▶ _Your instructions_
The full listing, returned exactly and free of pictures, is the expected answer.

▶ _Provided records_

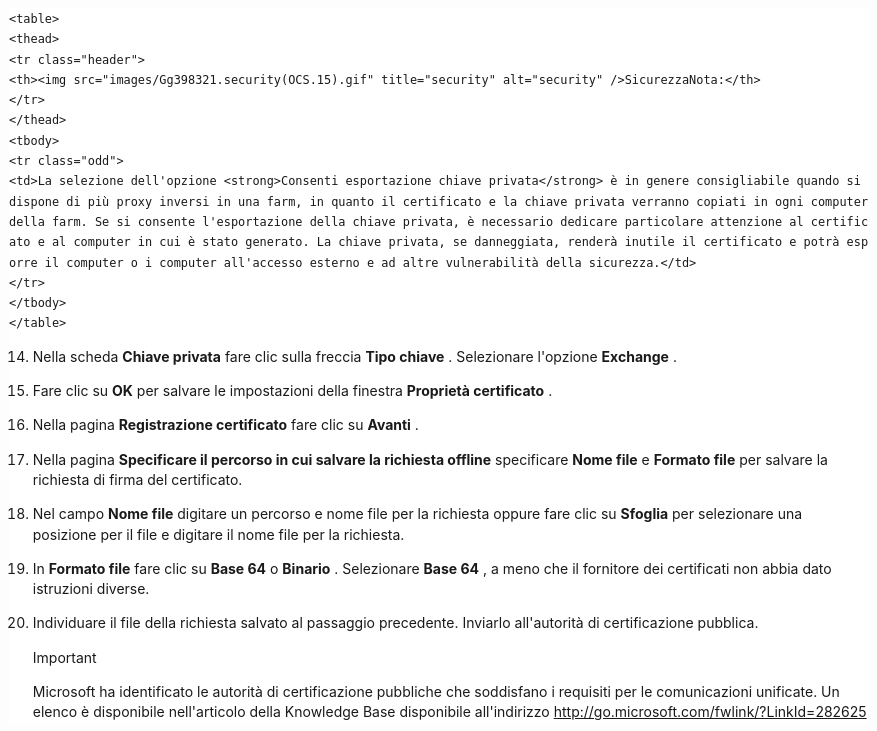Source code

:     <table>
    <thead>
    <tr class="header">
    <th><img src="images/Gg398321.security(OCS.15).gif" title="security" alt="security" />SicurezzaNota:</th>
    </tr>
    </thead>
    <tbody>
    <tr class="odd">
    <td>La selezione dell'opzione <strong>Consenti esportazione chiave privata</strong> è in genere consigliabile quando si dispone di più proxy inversi in una farm, in quanto il certificato e la chiave privata verranno copiati in ogni computer della farm. Se si consente l'esportazione della chiave privata, è necessario dedicare particolare attenzione al certificato e al computer in cui è stato generato. La chiave privata, se danneggiata, renderà inutile il certificato e potrà esporre il computer o i computer all'accesso esterno e ad altre vulnerabilità della sicurezza.</td>
    </tr>
    </tbody>
    </table>

14. Nella scheda **Chiave privata** fare clic sulla freccia **Tipo chiave** . Selezionare l'opzione **Exchange** .

15. Fare clic su **OK** per salvare le impostazioni della finestra **Proprietà certificato** .

16. Nella pagina **Registrazione certificato** fare clic su **Avanti** .

17. Nella pagina **Specificare il percorso in cui salvare la richiesta offline** specificare **Nome file** e **Formato file** per salvare la richiesta di firma del certificato.

18. Nel campo **Nome file** digitare un percorso e nome file per la richiesta oppure fare clic su **Sfoglia** per selezionare una posizione per il file e digitare il nome file per la richiesta.

19. In **Formato file** fare clic su **Base 64** o **Binario** . Selezionare **Base 64** , a meno che il fornitore dei certificati non abbia dato istruzioni diverse.

20. Individuare il file della richiesta salvato al passaggio precedente. Inviarlo all'autorità di certificazione pubblica.
    
    > [!IMPORTANT]  
    > Microsoft ha identificato le autorità di certificazione pubbliche che soddisfano i requisiti per le comunicazioni unificate. Un elenco è disponibile nell'articolo della Knowledge Base disponibile all'indirizzo <a href="http://go.microsoft.com/fwlink/?linkid=282625">http://go.microsoft.com/fwlink/?LinkId=282625</a>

▶ _Reply_
Source code

:     <table>
    <thead>
    <tr class="header">
    <th><img src="images/Gg398321.security(OCS.15).gif" title="security" alt="security" />SicurezzaNota:</th>
    </tr>
    </thead>
    <tbody>
    <tr class="odd">
    <td>La selezione dell'opzione <strong>Consenti esportazione chiave privata</strong> è in genere consigliabile quando si dispone di più proxy inversi in una farm, in quanto il certificato e la chiave privata verranno copiati in ogni computer della farm. Se si consente l'esportazione della chiave privata, è necessario dedicare particolare attenzione al certificato e al computer in cui è stato generato. La chiave privata, se danneggiata, renderà inutile il certificato e potrà esporre il computer o i computer all'accesso esterno e ad altre vulnerabilità della sicurezza.</td>
    </tr>
    </tbody>
    </table>

14. Nella scheda **Chiave privata** fare clic sulla freccia **Tipo chiave** . Selezionare l'opzione **Exchange** .

15. Fare clic su **OK** per salvare le impostazioni della finestra **Proprietà certificato** .

16. Nella pagina **Registrazione certificato** fare clic su **Avanti** .

17. Nella pagina **Specificare il percorso in cui salvare la richiesta offline** specificare **Nome file** e **Formato file** per salvare la richiesta di firma del certificato.

18. Nel campo **Nome file** digitare un percorso e nome file per la richiesta oppure fare clic su **Sfoglia** per selezionare una posizione per il file e digitare il nome file per la richiesta.

19. In **Formato file** fare clic su **Base 64** o **Binario** . Selezionare **Base 64** , a meno che il fornitore dei certificati non abbia dato istruzioni diverse.

20. Individuare il file della richiesta salvato al passaggio precedente. Inviarlo all'autorità di certificazione pubblica.
    
    > [!IMPORTANT]  
    > Microsoft ha identificato le autorità di certificazione pubbliche che soddisfano i requisiti per le comunicazioni unificate. Un elenco è disponibile nell'articolo della Knowledge Base disponibile all'indirizzo <a href="http://go.microsoft.com/fwlink/?linkid=282625">http://go.microsoft.com/fwlink/?LinkId=282625</a>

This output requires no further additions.